*本文*
■ ■ ■
ーーあらゆる細密な情報が書きこまれた、私以外のすべての人にとっては完全に無用な地図。でもだからこそ、そこに書きこまれていることが私という存在そのものであるという、そういう地図。…そういう地図を、私はつくろうと思った。(p.284)

時系列的には『狩りの思考法』の前段にあたる極地行。角幡さんとウヤミリックの1人と一匹で旅するのは、確かこれで最後だったはず。この後、犬橇という新しい旅行法に舵を切る、そのきっかけとなった出来事が語られる。
冒頭で引用したのは、その末尾の部分。
角幡さんは足と文字の両方で物語を語る人なんだなと思った。地図の上に自分の足跡を残し、そして残した足跡が如何なる意味を持つのかを文字化することで理解し、腹に落としているように思える。
■ ■ ■
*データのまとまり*
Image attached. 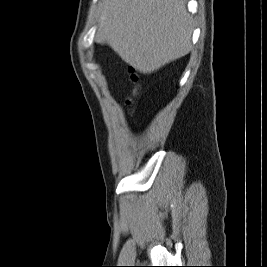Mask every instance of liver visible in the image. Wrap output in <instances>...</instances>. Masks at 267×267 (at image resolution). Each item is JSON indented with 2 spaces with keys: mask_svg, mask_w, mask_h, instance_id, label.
<instances>
[{
  "mask_svg": "<svg viewBox=\"0 0 267 267\" xmlns=\"http://www.w3.org/2000/svg\"><path fill=\"white\" fill-rule=\"evenodd\" d=\"M95 40L143 74L187 55L193 21L186 0H103Z\"/></svg>",
  "mask_w": 267,
  "mask_h": 267,
  "instance_id": "obj_1",
  "label": "liver"
}]
</instances>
■ ■ ■
*作業内容*
本文のうち、「ーーあらゆる細密な情報が書き」で始まり「けとなった出来事が語られる。」で終わる部分を、一字も変えずに書き写してください。

*解答文*
ーーあらゆる細密な情報が書きこまれた、私以外のすべての人にとっては完全に無用な地図。でもだからこそ、そこに書きこまれていることが私という存在そのものであるという、そういう地図。…そういう地図を、私はつくろうと思った。(p.284)

時系列的には『狩りの思考法』の前段にあたる極地行。角幡さんとウヤミリックの1人と一匹で旅するのは、確かこれで最後だったはず。この後、犬橇という新しい旅行法に舵を切る、そのきっかけとなった出来事が語られる。